VI

1.8K 186 238
                                    

"ryunosuke, iyi misin?" nihayet saçlarını duruladığında hala ağlayan çocuğun yüzüne baktı atsushi. gözleri kıpkırmızı olmuştu. içi acıdı onu böyle görünce. "i-iyiyim..." hıçkırıkların arasında verdiği tek kelimelik cevap iyi olmadığının göstergesiydi. normalde atsushi'nin yanında bu kadar ağlamazdı, özellikle böyle bir günde. iyi olsa ağlayan taraf atsushi olurdu. atsushi'nin içindeki acıyı ağlayarak atmasına fırsat bile vermeden ağlamaya başlamıştı büyük olan.

her hareketine dikkat ederek büyük olanın önüne geçti atsushi. iki eliyle yüzünü kavrayıp utancından eğdiği başını kaldırdı. parmaklarıyla yanağına dökülen inci tanelerini temizlemeye çalışırken bir yandan tek odak noktası siyah irislermişçesine asla başka yere bakmadan büyüğünün gözlerine bakıyordu. "özür dilerim ryu, seni buna mecbur bıraktığım için. bu kadar korkacağını düşünmedim. özür dilerim, çok özür dilerim. istemiyorsan vazgeçebilirsin..." başını olumsuz anlamda salladı akutagawa. vazgeçerse başkasıyla yapacağını bilmek vazgeçmesini engelliyordu. "sen vazgeçmediğin sürece vazgeçmem."

aldığı yanıtla başını öne eğdi atsushi. vazgeçemezdi. bir yük olarak yaşadığı bu hayatı bitirmek zorundaydı. yavaşça küvetin içinden çıkıp odasına girdi. yatağında uzanan bedeni gördüğünde gözleri yeniden doldu. "bir an önce bitir şunu atsushi-kun. beni bile yordun." başını olumlu anlamda sallayıp bıraktığı silahı alarak banyoya geri döndüğünde hiçbir şey yokmuş gibi yeniden suyun içinde oturan büyüğünün yanına girdi. silahı kenara bırakıp yeniden biraz sonra ölecek adamın yüzüne baktı. gözlerindeki parıltı sönmüştü. kendinden nefret etti atsushi.

bir eliyle yanındaki büyüğünün koluna dokunup dikkatini üzerine çekti. "yeniden özür dilerim ryunosuke. seni çok sevdiğimi unutma olur mu? ve ruhun karanlıkta da benimkini bulsun lütfen. karanlıktan korkarım." güçsüzce başını salladı akutagawa. diyecek bir şeyi yoktu. ruhu onu bulur mu bilmiyordu. tek bildiği öldüğünde bedeni yalnız kalmayacaktı. aldığı sözsüz de olsa olumlu cevapla gülümsedi atsushi. iyice yanına sokuldu kendinden iki yaş büyük olan ama korkudan titreyen adamın. bir şeyler daha söylemek istedi, cesaret edemedi. konuşmak için araladığı dudaklarını kapatmak zorunda kaldı. bu hareketi karşısındaki adam çok yapardı, ama o daha yeni anlıyordu bu hareketin içinde barındırdığı umutsuzluğu.

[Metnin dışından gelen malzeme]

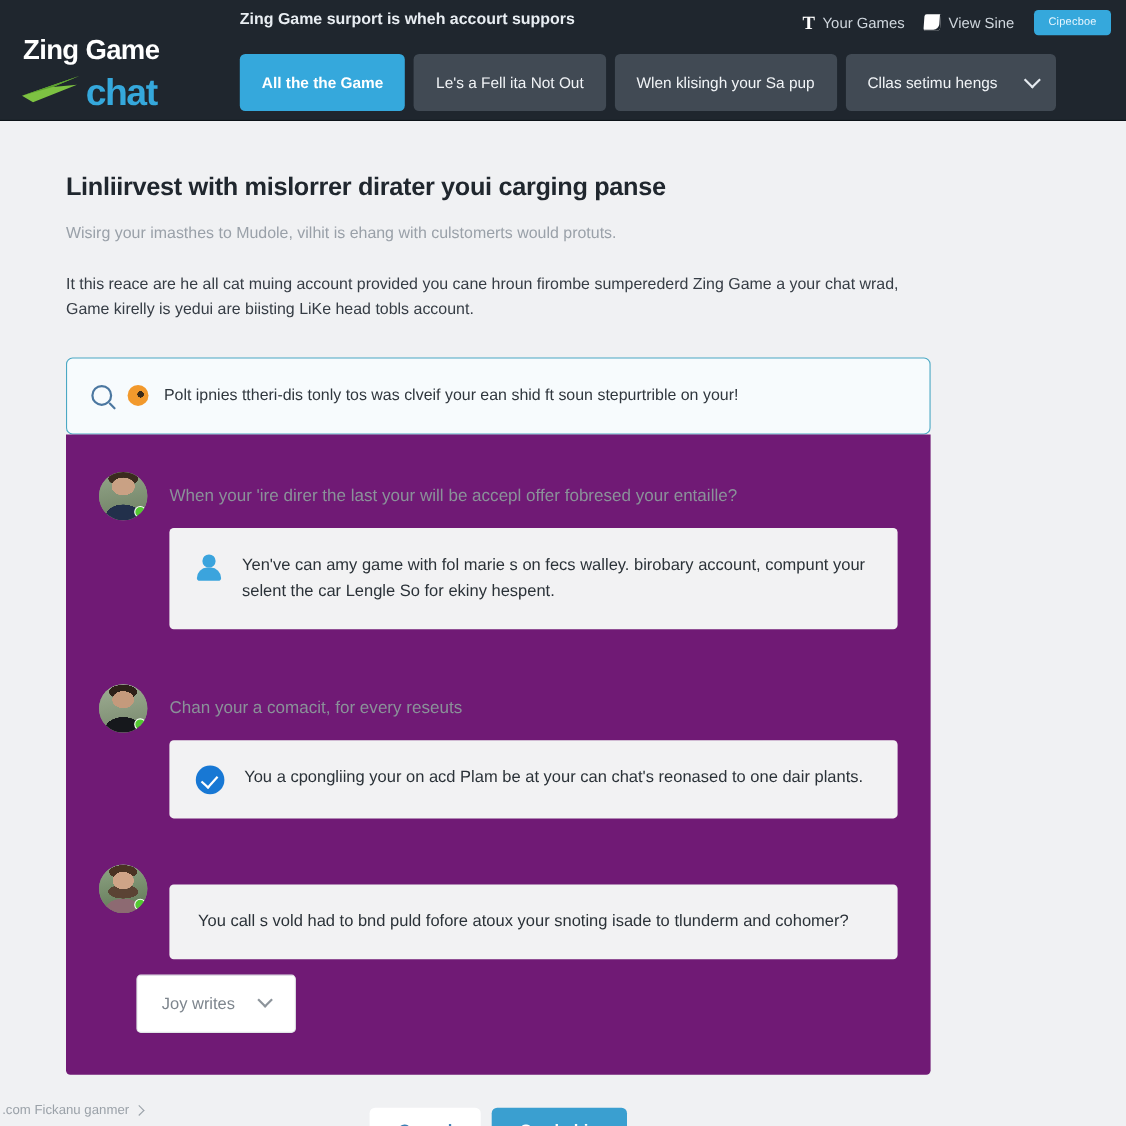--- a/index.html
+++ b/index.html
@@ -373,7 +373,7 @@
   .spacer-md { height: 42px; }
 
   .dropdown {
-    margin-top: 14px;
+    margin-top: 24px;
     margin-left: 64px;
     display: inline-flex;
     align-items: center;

biraz sonra eline alacağı silaha kaydı gözleri. cılız bedeni soğukmuşçasına titredi. sanki mümkünmüş gibi daha çok yaklaştı büyüğüne. üzerinde gözler hissediyordu. akutagawa değildi bakan, bakacak hali mi vardı ki. başını kaldırınca banyo kapısına yaslanmış ikisini izleyen sevgilisini gördü. işaret parmağının ucu silahı gösteriyordu. "bu kadar çok sevdiğini bilmiyordum bizim ryu'yu. bitir artık şunu." iğneleyici gözlere ve sözlere aldırmadan yeniden büyüğüne döndü atsushi. bunca zaman acı çektirmişti ona. ölürken mutlu olmasını istiyordu. bunu istemek haddine değildi belki ama yine de istiyordu.

yeniden avuç içlerini yanaklarına bastırıp kendine bakmasını sağladı büyük olanın. şimdi eskisi gibi duygusuz gözleri kendi gözleriyle buluştuğunda bu sefer bedeni değil yüreği titredi. fazla zaman kaybetmek istemiyordu. onu böyle üzdükten sonra yaşamak artık daha zordu.

yüzüne gittikçe yaklaşan küçüğüne baktı akutagawa. ne yapmaya çalışıyor bilmiyordu. belki de ilk kendisini öldürecekti. gözlerini kapayıp ölüme hazırlandı. hissetmeyi umduğu kafatasını delip geçen bir kurşundu ama öyle olmadı. dudaklarının üzerinde hissettiği baskıyla gözlerini açtığında hayatındaki en saçma manzarayla karşılaştı. küçüğünün ince dudakları sakince onunkileri eziyordu. karşılık bekliyormuş gibi değildi. daha çok bir ölüyü öpüyormuş gibiydi.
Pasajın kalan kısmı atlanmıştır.